Tuesday, September 20, 2011

Eclectic Fusion

One of the buzz words you hear a lot these days when discussing culinary styles is 'fusion'.  By definition, fusion cuisine involves preparing a meal consisting of dishes from various styles of cuisine.  In preparing eclectic fusion one can let their imagination run wild as one melds ingredients from a variety of ethnicities into one dish.  This gives cooking a whole new dimension as the sky becomes your limit with creativity.  No rules really apply here, as long as the combination of foods culminates in an enjoyable marriage of flavors.

We have all known that peanut butter marries well with jelly, the perfect spouse for Gorgonzola in a salad is a sliced pear, dark chocolate paired with the flavor of orange is amazing together, and who doesn't love the bliss of chocolate with peanut butter?  While these may be winning flavor combinations, these are not fusion.  These are just delectable pairings.

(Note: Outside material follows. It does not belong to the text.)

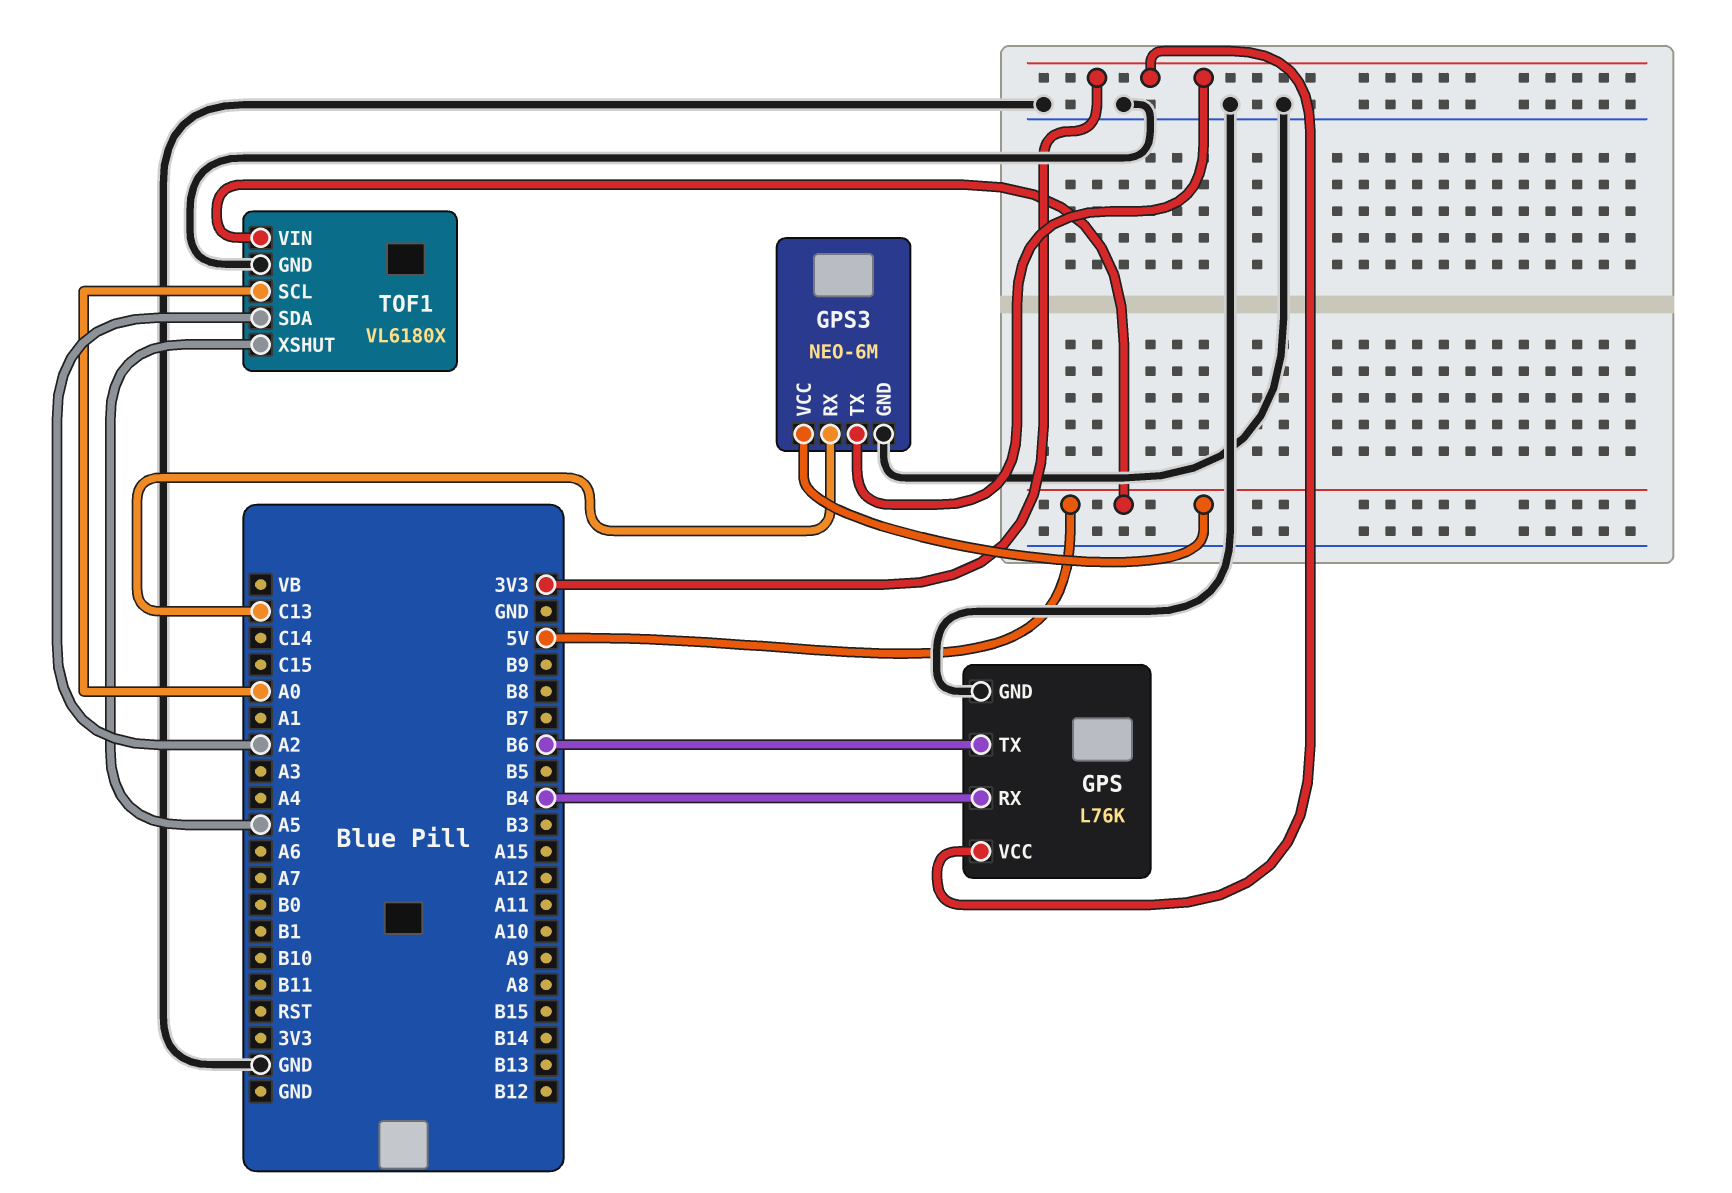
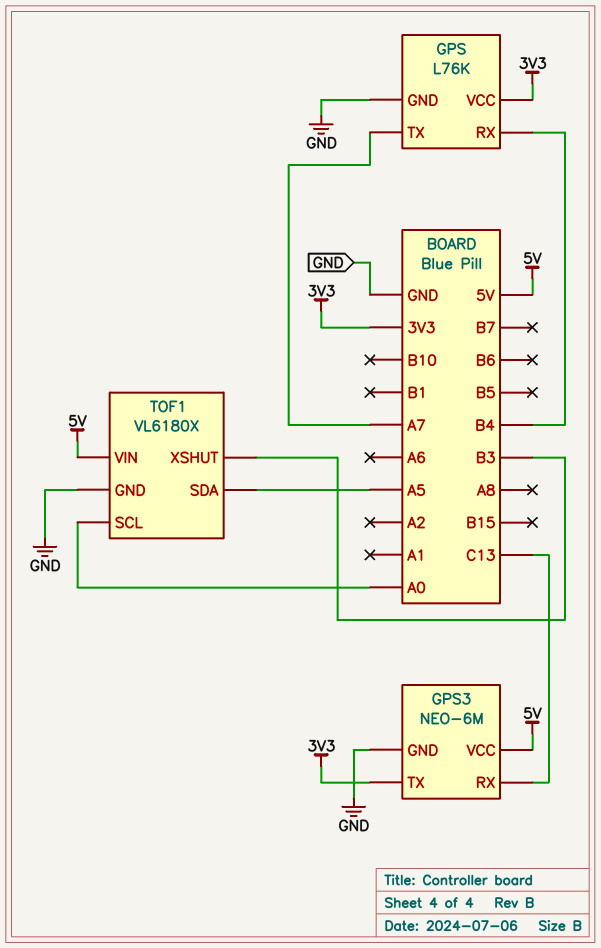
GPS pin TX: B6 -> A7
TOF1 pin SDA: A2 -> A5
TOF1 pin XSHUT: A5 -> B3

An example of fusion would be found at a northern Italian restaurant that Brian and I frequent.  They have the very best pasta entrees anywhere, thus the establishment's name of Pasta Pasta.  However, with your four cheese tortellini in creamy pink sauce, you can order an appetizer of fried calamari with a ponzu dipping sauce.  Asian meets Italian, thus, fusion.  A lot of fusion does include Asian influence, but once again, there are no hard and fast rules.

What inspired this particular blog was tonight's dinner.  Soupsters can rejoice as the plummeting temperature of fall settles in.  After tweaking a soup recipe idea many times over, last year I came up with this perfect example of eclectic fusion.  It combines flavors of Mexico and Morocco. Warning: those with weak palates do not attempt this at home, this dish is HOT!  If you love the fiery spice of hot food, however, then this dish will be enjoyable and will definitely take the chill away in even the coldest winter months.  I would recommend pairing this with a good fall craft beer, like a pumpkin ale.


1 pound bulk chorizo sausage
1 large onion, chopped
3 cloves garlic, minced
1 chipotle chili, finely chopped
5 cups stock, either vegetable or chicken, whichever you have
1 6-ounce can tomato paste
1 cup Harissa sauce*
2 cups canned chick peas, drained and rinsed
1 8-10 ounce package fresh baby spinach

1 cup Harissa sauce
1 cup plain Greek yogurt
pita chips

In a 5-quart stock pot, brown the chorizo, breaking it up with the back of a wooden spoon as it cooks.  When almost cooked through, add the onions and garlic.  Continue to stir, sauteing until the onions are cooked.  Stir in the chipotle chili, then add the stock.  Bring to a boil.  Stir in the tomato paste and one cup of Harissa, then reduce heat and simmer for 30 minutes.  Meanwhile, combine the remaining one cup of Harissa with the yogurt and set aside.  Add the spinach and stir until the spinach is wilted, then stir in the chick peas.  Remove from heat and serve, passing the yogurt sauce as a topping and pita chips to accompany.  Serves 4.

*NOTE - Harissa is a Tunisian condiment eaten throughout northern Africa.  It is made from various roasted peppers and chilies along with garlic and other spices.  It can be found in the ethnic section of well-stocked supermarkets.  I find it easy enough to make a simple version at home:

4 roasted red peppers (either from a jar or, preferably, roast your own)
4 cloves garlic
1 teaspoon ground coriander
1 tablespoon sugar
2 teaspoons crushed red pepper flakes
1/2 cup extra-virgin olive oil

Combine all ingredients in a food processor.  Season to taste with salt and pepper.

So next time you feel like having some uninhibited fun in your kitchen, see what sort of eclectic fusion your creative mind conjures up.  Don't be afraid to try something new and crazy, that's how new dishes are created.  Culinary history reveals that all of the world's flavors do flow from one to the next and that the globe has become a literal melting pot of ingredients, every nation's cuisine influencing to some degree that of its neighbors; so fusion really does make perfect sense.  So all of you fall witches, uh, I mean chefs, break out your pots and see what brews out of your kitchen.